Já Renato, assim que saiu o primeiro gol do Palmeiras, pegou prontamente a lista de atletas disponíveis na reserva, ou seja, nem ele lembrava quem eram os reservas do Grêmio. Compreensível, já que naquele estado de ódio puro em ebulição, provavelmente nem os próprios reservas do Grêmio lembravam quem eram - ou lembram quem são. Quando você pede para um Jean Pyerre aquecer, por exemplo, primeiro você tem que avisá-lo de que ele é o Jean Pyerre, para aí sim ele aceitar participar de alguma atividade. Esse é o drama do técnico Renato.
Portanto é compreensível que o treinador esteja cansado dessa rotina e queira ser derrotado em outros ares. Não podemos nos esquecer que o futebol é uma profissão como qualquer outra, onde o profissional tem o direito de perder onde quiser, e o outrora interessado Atlético Mineiro parecia o ambiente ideal para esse ambicioso projeto - antes de confirmar a volta de Cuca. Agora o destino de Portaluppi parece mesmo a praia.
O fato é que bem ou mal, o Tricolor Gaúcho ainda chega em todas as competições, o que se tornou um verdadeiro martírio para sua torcida, do jeito que tem sido. A reformulação tem que passar por um novo perfil de técnico para conduzir a equipe a eliminações mais precoces, alguém com um pensamento compatível com o futebol e o mundo de hoje. E quando falamos isso, o nome que vem naturalmente à mesa é o do treinador e compositor Ney Franco, autor do profético hino de uma geração, "Na Beira do Caos". Como certa vez disseram sabiamente os lábios de Ney, que agora são de todo um país, "Tava na beira do caos, tava na beira do mal - numa piração total." Difícil discordar.

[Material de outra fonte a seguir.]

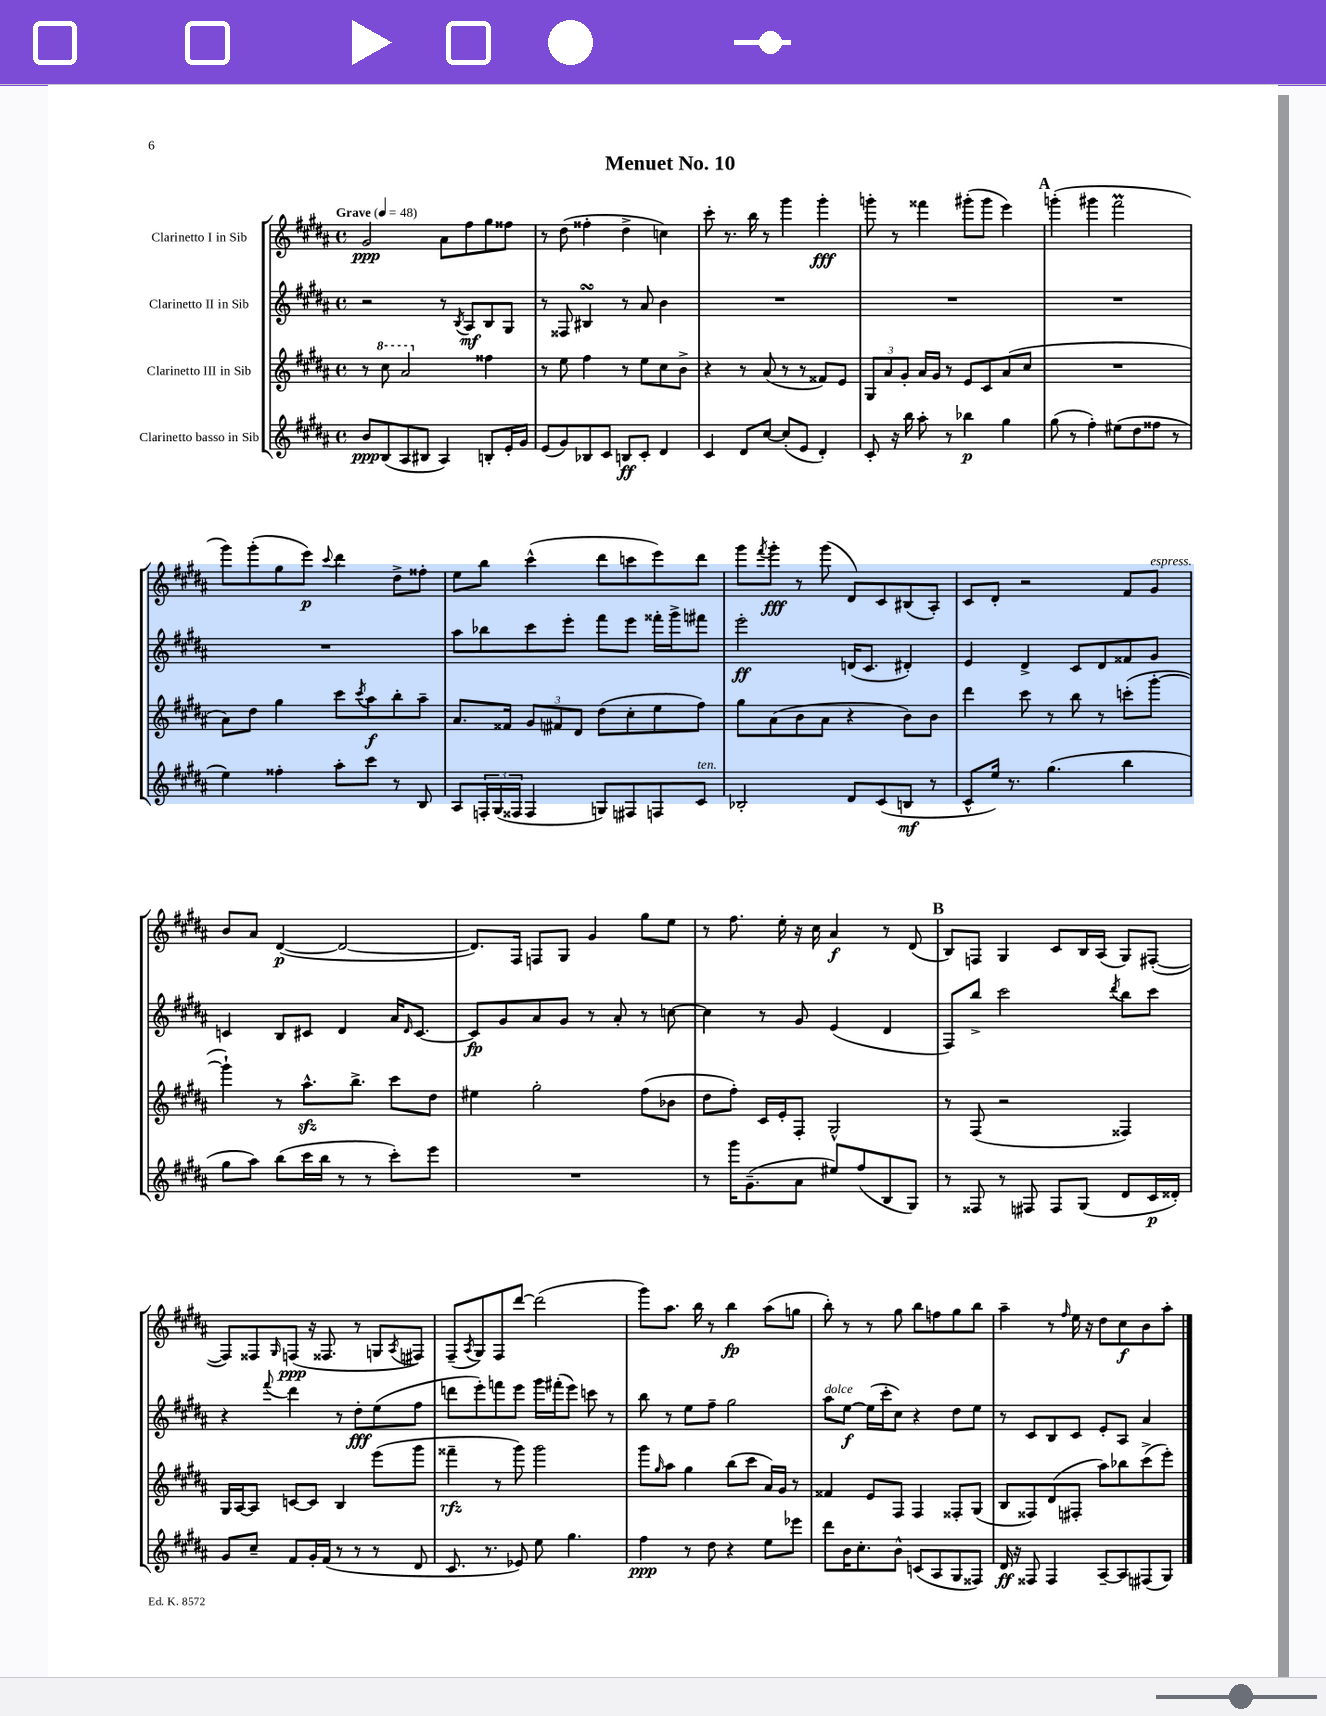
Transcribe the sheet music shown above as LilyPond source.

\header { title = "Menuet No. 10" }
<<
\new StaffGroup <<
\new Staff = "s0" \with { instrumentName = "Clarinetto I in Sib" } {
    \clef treble \key b \major \defaultTimeSignature \time 4/4 \tempo "Grave" 4 = 48
    gis'2\ppp ais'8 fis''8 gis''8 fisis''8 |
    r8 dis''8( fisis''4-. dis''4-> c''4) |
    cis'''8-. r8. b''16 r8 gis'''4 gis'''4-.\fff |
    g'''8-. r8 fisis'''4 gis'''8-.( gis'''8 e'''4) |
    \mark \markup { \bold "A" } g'''4-.( gis'''4 fis'''2\prall |
    gis'''8) gis'''8-.( gis''8 e'''8\p) \appoggiatura { cis'''8 } dis'''4 dis''8-> fisis''8-. |
    e''8 b''8 cis'''4-^( dis'''8 c'''8 e'''8) dis'''8 |
    gis'''8 \acciaccatura { fis'''8 } gis'''8-.\fff r8 gis'''8( dis'8) cis'8 bis8( ais8-.) |
    cis'8 dis'8-. r2 fis'8 gis'8^\markup { \italic "espress." } |
    b'8 ais'8 dis'4~\p( dis'2~ |
    dis'8.) fis16 f8 gis8 gis'4 gis''8 e''8 |
    r8 fis''8. e''16-. r16 cis''16 ais'4\f r8 dis'8( |
    \mark \markup { \bold "B" } b8) f8 gis4 cis'8 b16 ais16( gis8) fis8~-.( |
    fis8) fisis8 \grace { gis16 } f8\ppp( r16 fisis8. r8 g8 \acciaccatura { ais8 } fis8) |
    fis8--( \acciaccatura { ais8 } gis8) fis8 dis'''8~ dis'''2( |
    gis'''8) ais''8. b''16 r8 b''4\fp ais''8( g''8 |
    b''8-.) r8 r8 gis''8 b''8 f''8 gis''8 b''8 |
    ais''4-- r8 \grace { fis''16 } e''16 r16 dis''8 cis''8\f b'8 ais''8-. \bar "|." |
}
\new Staff = "s1" \with { instrumentName = "Clarinetto II in Sib" } {
    \clef treble \key b \major \defaultTimeSignature \time 4/4
    r2 r8 \acciaccatura { b8 } ais8\mf b8 gis8 |
    r8 fisis8 bis4\turn r8 ais'8 b'4 |
    R1 |
    R1 |
    \mark \markup { \bold "A" } R1 |
    R1 |
    ais''8 bes''8 cis'''8 e'''8-. fis'''8 e'''8 fisis'''16-. gis'''16-> fis'''8 |
    e'''2-.\ff d'16( cis'8. dis'4-.) |
    e'4 dis'4-> cis'8 dis'8 fisis'8 gis'8 |
    c'4 b8 cis'8 dis'4 ais'16 \grace { dis'16 } cis'8.~ |
    cis'8\fp gis'8 ais'8 gis'8 r8 ais'8-. r8 c''8~ |
    c''4 r8 gis'8 e'4( dis'4 |
    \mark \markup { \bold "B" } fis8) b''8-> cis'''2 \acciaccatura { dis'''8 } b''8 cis'''8 |
    r4 \appoggiatura { fis'''8 } dis'''4 r8 dis''8-.\fff e''8( fis''8 |
    d'''8 e'''8-.) f'''8 e'''8 gis'''16 fis'''16-.( e'''8) c'''8 r8 |
    b''8 r8 e''8 fis''8-- gis''2 |
    ais''8^\markup { \italic "dolce" } e''8~\f e''16( cis'''16-. cis''8) r4 dis''8 e''8 |
    r8 cis'8 b8 cis'8 e'8-. ais8 ais'4 \bar "|." |
}
\new Staff = "s2" \with { instrumentName = "Clarinetto III in Sib" } {
    \clef treble \key b \major \defaultTimeSignature \time 4/4
    r8 \ottava #1 cis'''8 ais''2 \ottava #0 fisis''4 |
    r8 e''8 fis''4 r8 e''8 cis''8 b'8-> |
    r4 r8 ais'8( r8 r8 fisis'8) e'8 |
    \tuplet 3/2 { gis8 ais'8 gis'8-. } ais'16 gis'16 r8 e'8 cis'8 ais'8( cis''8 |
    \mark \markup { \bold "A" } R1 |
    ais'8) dis''8 gis''4 cis'''8 \acciaccatura { cis'''8 } ais''8\f b''8-. ais''8-- |
    ais'8. fisis'16 \tuplet 3/2 { gis'8 fis'8 dis'8 } dis''8( cis''8-. e''8 fis''8) |
    gis''8 ais'8( b'8 ais'8 r4 b'8) b'8 |
    dis'''4 cis'''8 r8 b''8 r8 c'''8-.( gis'''8~-. |
    gis'''4-!) r8 ais''8.-^\sfz b''8.-> cis'''8 dis''8 |
    eis''4 gis''2-. fis''8( bes'8 |
    dis''8 fis''8-.) cis'16 e'16-. fis8-. gis2-^ |
    \mark \markup { \bold "B" } r8 fis8( r2 fisis4) |
    gis16 ais16~ ais8 c'8~ c'8 b4 e'''8( gis'''8 |
    fisis'''4--\rfz r8 gis'''8) gis'''2 |
    gis'''8 \grace { gis''16 } ais''8 gis''4 b''8( cis'''8 ais'16) gis'16 r8 |
    fisis'4 e'8 fis8 fis4 fisis8-. gis8( |
    b8 fisis8) dis'8( fis8-. ais''8) bes''8 cis'''8->( e'''8-.) \bar "|." |
}
\new Staff = "s3" \with { instrumentName = "Clarinetto basso in Sib" } {
    \clef treble \key b \major \defaultTimeSignature \time 4/4
    b'8\ppp b8( ais8 bis8 ais4) b8-. e'16-. gis'16 |
    e'8( gis'8) bes8 cis'8 b8\ff cis'8-. dis'4 |
    cis'4 dis'8 cis''8~ cis''8-.( e'8 dis'4-.) |
    cis'8-. r16 b''16 ais''8-. r8 bes''4\p gis''4 |
    \mark \markup { \bold "A" } gis''8( r8 fis''4-.) eis''8( dis''8 fisis''8 r8 |
    e''4) fisis''4-. ais''8-. cis'''8 r8 b8 |
    ais8 \tuplet 3/2 { f16-. gis16( fisis16 } fisis4 g8) fis8 f8 cis'8^\markup { \italic "ten." } |
    bes2-. dis'8 cis'8( b8\mf r8 |
    cis'8-^ e''16) r8. gis''4.( b''4 |
    gis''8 ais''8) b''8( cis'''16 b''16 r8 r8 cis'''8-.) e'''8 |
    R1 |
    r8 gis'''16 gis'8.--( ais'8 eis''8) fis''8( b8 gis8) |
    \mark \markup { \bold "B" } r8 fisis8 r8 fis8 fis8 gis8( dis'8 cis'16\p disis'16-.) |
    gis'8 cis''8-- fis'8 gis'16-. fis'16( r8 r8 r8 dis'8 |
    cis'8. r8. ees'8) e''8 gis''4. |
    fis''4\ppp r8 dis''8 r4 e''8 ees'''8 |
    dis'''8 b'16 cis''8.-. b'8-^ c'8( ais8 gis8 fisis8) |
    dis'16\ff r16 fisis8 fisis4 ais8~-- ais8 fis8( gis8) \bar "|." |
}
>>
>>
\layout { \context { \Score \remove "Bar_number_engraver" } }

Com o fim da temporada (e possivelmente do futebol ou do país Brasil, o que acontecer primeiro), chega ao fim minha sequência de colunas. Obrigado a todos que caminharam essa caminhada ao meu lado. Possivelmente nos veremos quando esse espaço aqui for retomado num momento mais interessante e apropriado.
Essa coluna não reflete nem minhas próprias opiniões. Escrevo enquanto discordo veementemente de minhas próprias palavras.
Craque Daniel é apresentador do Falha de Cobertura, (supostamente) ex-jogador, empresário de atletas e inocentado de todas as acusações feitas contra ele. (Personagem interpretado por Daniel Furlan, um dos criadores da TV Quase, que exibe na internet o Falha de Cobertura e Choque de Cultura.)